01 February 2010

Where double flowers come from

Every wondered how plant breeders get from single flowers like this:


To big doubles full of petals like this?

(photo from jungle seeds)
Well, it starts with flowers like this:

Look closely (click on the image to expand it) in the center of each flower, and you can see little tiny specks of extra petals -- they're actually called "petaloids"
Here is what they look like carefully pulled out of each flower: (I highly recommend clicking on the photo to see them much larger)

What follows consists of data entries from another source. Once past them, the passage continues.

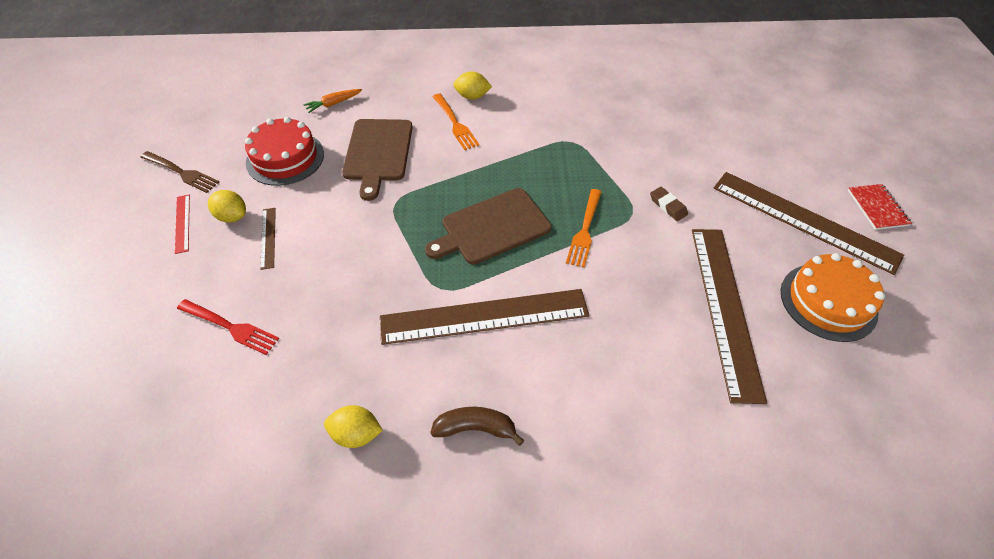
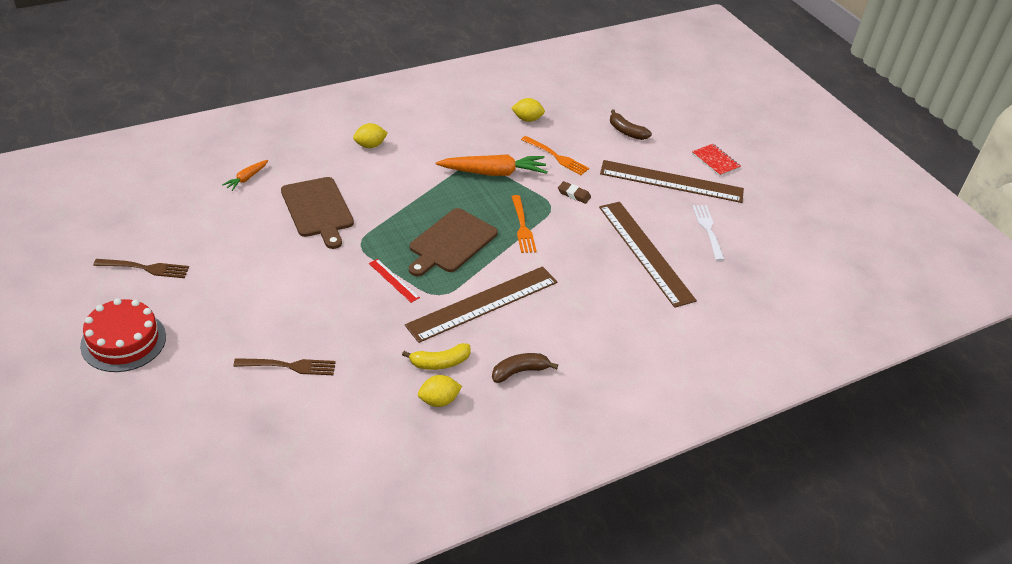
camera: 30 degrees left, 10 degrees down
red ruler [175,195,190,254] -> red ruler moved to [369,259,420,303]
red fork [177,299,279,355] -> brown fork [233,358,336,375]
yellow lemon [208,190,246,223] -> yellow lemon moved to [511,98,545,122]
red cake [245,117,324,186] -> red cake moved to [80,298,166,372]
brown ruler [260,208,276,270] -> none
orange fork [433,94,479,150] -> orange fork moved to [521,136,589,175]
orange cake [781,253,885,342] -> white fork [692,205,725,261]
none -> yellow banana [402,343,471,370]
none -> orange carrot [436,154,547,176]
none -> brown banana [610,110,652,140]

At far right is a normal stamen -- the male part of the flower that produces pollen. The others are in various stages of conversion into petals. Keep going with this, and you get the full, frilly, double flowers you see in the second pictures. It only takes a very small change in the expression of a single gene to switch an anther to a petal -- so double versions of flowers pop up randomly all the time in nature due to random mutations, or in the genetic confusion of hybrids between species (which is what lead to the petaloids in these pictures). In the wild, of course, double flowers die out because they are usually virtually sterile -- and even when they aren't how is a bee supposed to get in there and pollinate them? But in the garden, we treasure them and keep them alive -- so much so that many people don't even realize that the classic rose:


Is a double version of a very simple flower with only five petals like this:
 

3 comments:

Matt DiLeo said...

Do you know if different alleles produce different levels of petal duplication? Don't most roses have a somewhat intermediate phenotype and still have stamens?

Joseph said...

Mat, yes, there are a huge range of different doubling phenotypes, including most modern roses which do have some fertile stamens. Almost certainly all doubling is caused by some changes to the ABC genes, though the actual genetics haven't been worked out for almost anything except arabidopsis. Most likely, roses and these petunias are caused be a change in expression pattern, not a loss of function.

Dirty Girl Gardening said...

Great post... I have some double petaled daffodils growing wild on my farm. They put the single petaled daff's to shame.